Il gip del Tribunale di Taranto, pur non convalidando i fermi, ha emesso un’ordinanza di custodia cautelare in carcere. Destinatari i due ragazzi maggiorenni coinvolti nell’indagine sulle violenze ai danni di Antonio Stano, il 66enne di Manduria (Taranto) morto il 23 aprile scorso.

Il giudice ha così condiviso l’accusa della Procura, anche in relazione al reato di tortura. La stessa decisione è stata adottata anche dal gip minorile, che ha incarcerato i sei minori coinvolti.

Il carcere, secondo il gip Rita Romano, è una misura “sostanzialmente adeguata alla gravità dei fatti, avendo gli indagati dimostrato notevole inclinazione alla consumazione di reati, totale inaffidabilità e completa assenza di freni inibitori”. Un provvedimento che, sostiene il giudice, è idoneo “a garantire le esigenze di tutela della collettività stante la personalità dei due indagati”.

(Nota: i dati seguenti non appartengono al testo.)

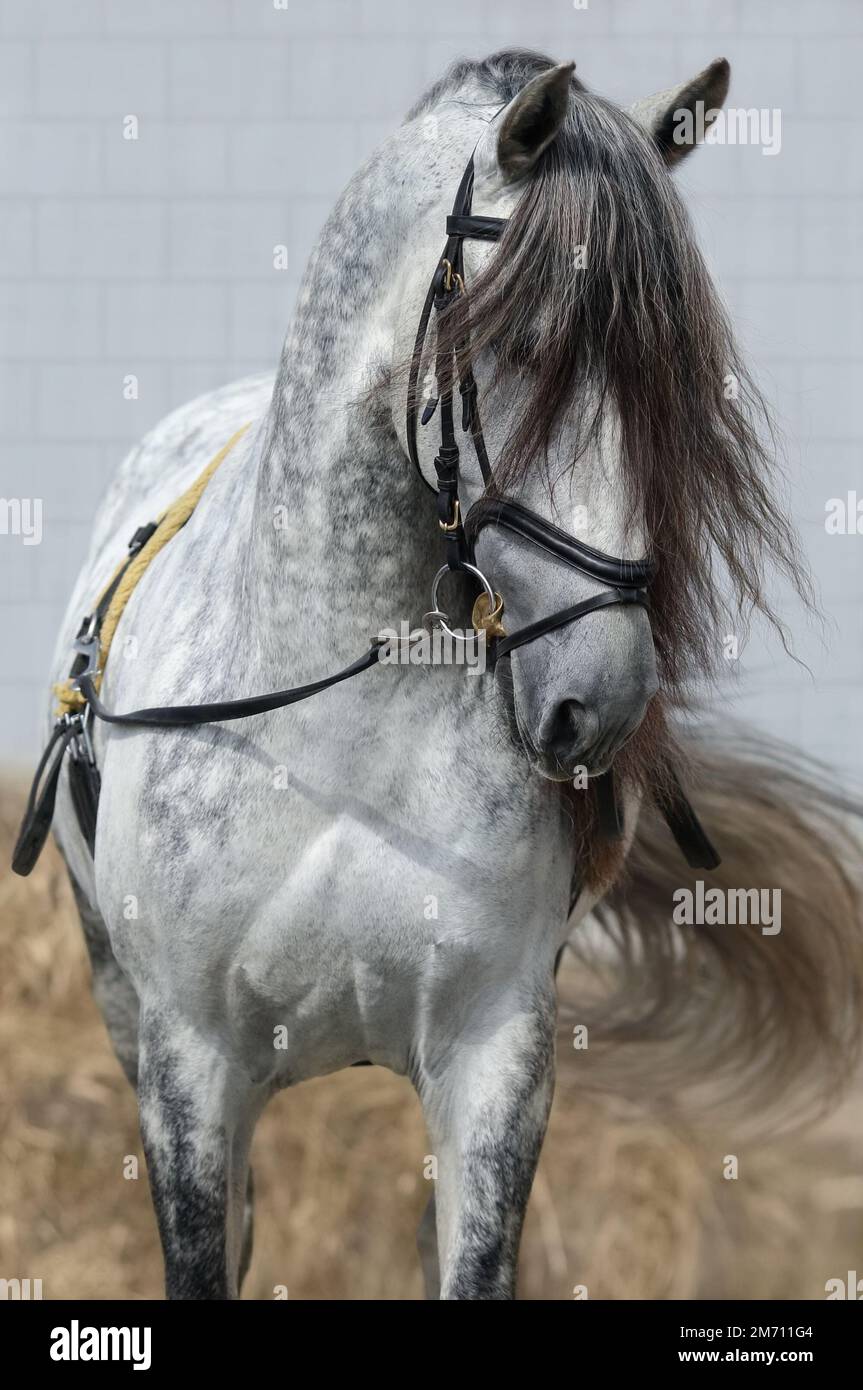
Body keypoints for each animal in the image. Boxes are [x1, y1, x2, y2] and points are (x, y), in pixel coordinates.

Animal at [43, 48, 861, 1295]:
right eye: (522, 344)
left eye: (668, 375)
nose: (599, 703)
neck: (335, 732)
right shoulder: (187, 1071)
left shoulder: (493, 1065)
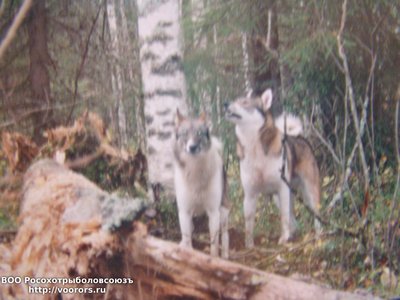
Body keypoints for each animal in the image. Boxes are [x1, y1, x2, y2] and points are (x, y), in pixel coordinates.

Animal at [174, 110, 230, 258]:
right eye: (184, 134)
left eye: (199, 133)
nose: (192, 147)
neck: (195, 170)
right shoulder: (184, 211)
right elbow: (187, 240)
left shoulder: (213, 212)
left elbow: (214, 245)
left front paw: (213, 260)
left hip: (223, 212)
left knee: (225, 234)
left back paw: (225, 255)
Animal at [225, 88, 322, 246]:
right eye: (235, 100)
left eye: (245, 102)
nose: (225, 103)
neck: (255, 148)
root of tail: (300, 137)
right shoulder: (250, 194)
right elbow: (249, 223)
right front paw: (249, 244)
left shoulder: (282, 188)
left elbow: (283, 218)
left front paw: (283, 238)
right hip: (281, 197)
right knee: (293, 220)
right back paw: (293, 234)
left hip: (309, 191)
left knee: (315, 215)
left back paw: (318, 236)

I quali “non offrono alcuna garanzia certa di rispetto degli obblighi di una misura cautelare meno afflittiva, dovendosi pertanto fortemente limitare la loro libertà di movimento per impedire la ricaduta nel delitto”. Secondo il giudice, i nuclei familiari dei due indagati “hanno dato prova di incapacità a controllare ed educare i due giovani”. Per questo motivo è stata esclusa la concessione degli arresti domiciliari.

Motivando la sua decisione, il gip scrive nell’ordinanza: “Antonio Stano è stato fatto oggetto di un trattamento inumano e degradante, braccato dai suoi aguzzini, terrorizzato, dileggiato, insultato anche con sputi, spinto in uno stato di confusione e disorientamento, costretto a invocare aiuto per la paura e l’esasperazione di fronte ai continui attacchi subiti e, di più, ripreso con dei filmati (poi diffusi in rete nelle chat telefoniche) in tali umilianti condizioni”.

Il giudice mette poi in evidenza: “Giravano in rete (su YouTube e sulle chat degli indagati e dei loro amici) filmati che riprendevano i maltrattamenti in danno dello Stano e che erano divenuti merce di scambio tra i diversi giovani che li ricevevano sui loro telefoni o vi si imbattevano in Internet”.

“Non vi è dubbio – conclude il gip – che nel caso in esame le condotte poste in essere dagli odierni indagati e dai loro coindagati minorenni” sono state “perpetrate in danno di un soggetto affetto da disabilità mentale che viveva in un evidente stato di abbandono, di disagio sociale e che, pertanto, versava in un chiaro stato di minorata difesa”.